FPGA をターゲットとするユーザー アプリケーションおよびハードウェア カーネルの開発には、段階的な開発アプローチが必要です。FPGA、 Versal® ACAP、および Zynq UltraScale+ MPSoC はプログラマブル デバイスであるため、ハードウェアのデバイス バイナリの構築には時間がかかります。 Vitis™ ツールではエミュレーション ターゲットでアプリケーションとカーネルを実行できるので、ハードウェア コンパイル フロー全体を実行することなく迅速なイテレーションを実行できます。エミュレーション ターゲットのコンパイルは、実際のハードウェアのコンパイルよりもかなり高速です。また、エミュレーション ターゲットはアプリケーションまたはアクセラレータを完全に可視化するため、デバッグの実行がより簡単になります。デザインがエミュレーションに合格したら、開発後半にハードウェア プラットフォーム上でアプリケーションをコンパイルおよび実行できます。

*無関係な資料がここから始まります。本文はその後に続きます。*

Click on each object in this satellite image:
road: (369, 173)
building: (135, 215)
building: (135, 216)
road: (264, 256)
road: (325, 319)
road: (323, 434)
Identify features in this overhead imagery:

Vitis ツールには、次の 2 つのエミュレーション ターゲットがあります。
- ソフトウェア エミュレーション (sw_emu)
- ソフトウェア エミュレーション ビルドは迅速にコンパイルおよびリンクされ、ホストプログラムは x86 プロセッサまたは QEMU エミュレーション環境のいずれかでネイティブに実行されます。PL カーネルはネイティブにコンパイルされ、ホスト マシン上で実行されます。このビルド ターゲットを使用すると、ホスト コードとカーネル ロジックの両方をすばやく反復できます。

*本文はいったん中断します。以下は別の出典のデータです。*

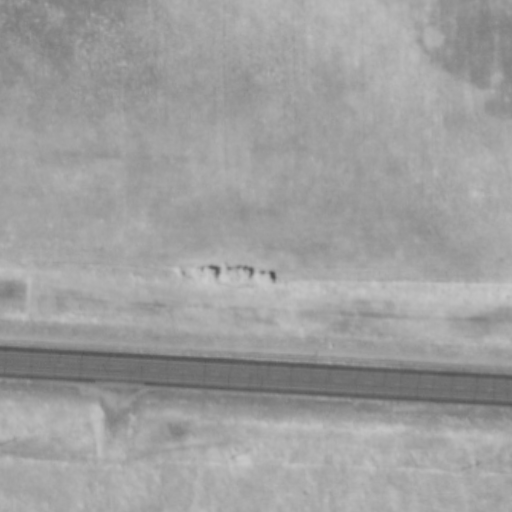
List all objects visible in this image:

- ハードウェア エミュレーション (hw_emu)
- ホストプログラムは
sw_emu
を使用して x86 または QEMU でネイティブに実行されますが、カーネル コードは RTL ビヘイビアー モデルにコンパイルされ、 Vivado® シミュレータまたはその他のサポートされているサード パーティ シミュレータで実行されます。この場合、ビルドおよび実行ループにかかる時間は長くなりますが、カーネル ロジックがサイクル精度で表示されます。
どちらのエミュレーション ターゲットのコンパイルおよびリンクも、Vitis コマンド ラインおよび IDE フローにスムーズに統合されています。ソース コードを変更せずに、いずれかのエミュレーション ターゲット用にホストとカーネルのソース コードをコンパイルできます。ホスト コードの場合、同じホストの実行ファイルまたは PS アプリケーションの ELF バイナリをエミュレーションで使用できるため、エミュレーション用に別にコンパイルする必要はありません。エミュレーション ターゲットは、XRT API、バッファー転送、プラットフォーム メモリ SP タグ、カーネル間接続など、ほとんどの機能をサポートします。次のセクションでは、ソフトウェアおよびハードウェア エミュレーション フローの機能と要件について詳しく説明します。

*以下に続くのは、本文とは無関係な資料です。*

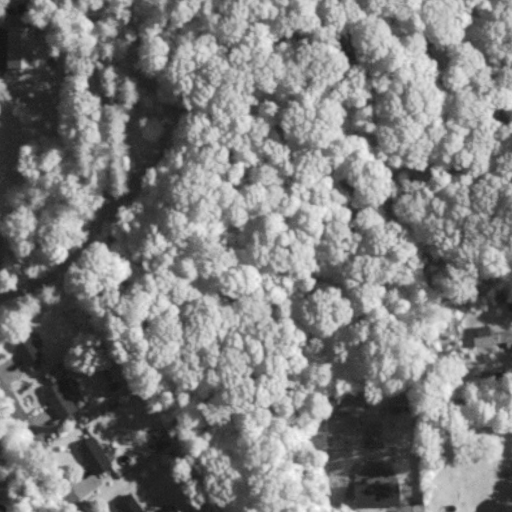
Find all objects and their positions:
building: (22, 45)
road: (233, 96)
road: (110, 178)
building: (491, 335)
building: (26, 346)
building: (62, 397)
road: (41, 443)
building: (95, 454)
building: (377, 493)
building: (129, 503)
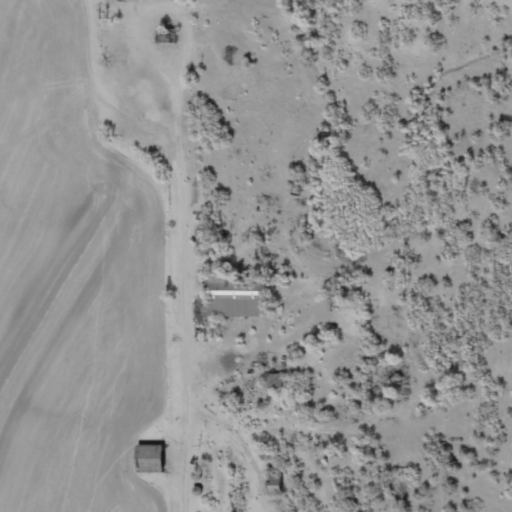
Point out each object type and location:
road: (109, 101)
road: (182, 255)
building: (236, 297)
building: (153, 459)
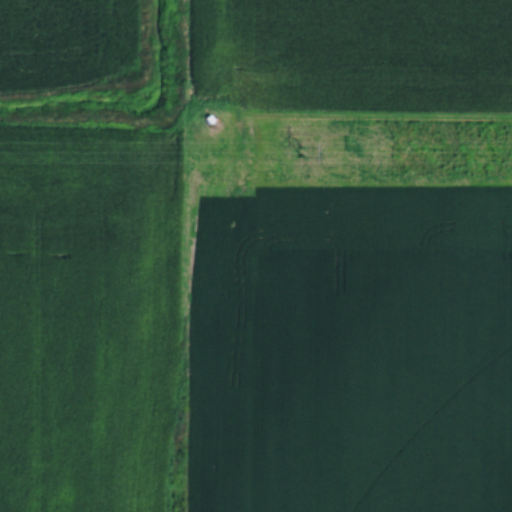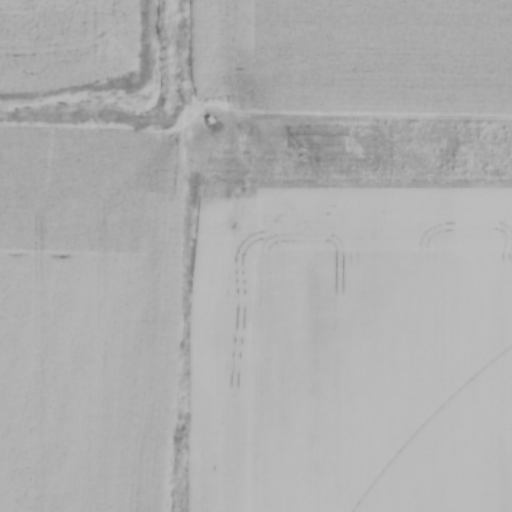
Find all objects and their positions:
power tower: (299, 150)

アプリケーションでのプロファイリングのイネーブル で説明するように、エミュレーションの実行中は、デザイン データを取り込むトレース オプションを多数指定できます。実行中に生成されるレポートはすべて xrt.run_summary ファイルに収集されます。このレポートのコレクションは、Vitis アナライザーで run_summary を開くと表示でき、ハードウェア デザインを描くサマリ レポート、システムおよびプラットフォーム図、システム パフォーマンスを改善する提案事項を示す Run Guidance レポート、実行時に xrt.ini ファイルで有効になっている場合は、プロファイル サマリおよびタイムライン トレースを含みます。詳細は、Vitis アナライザーの使用を参照してください。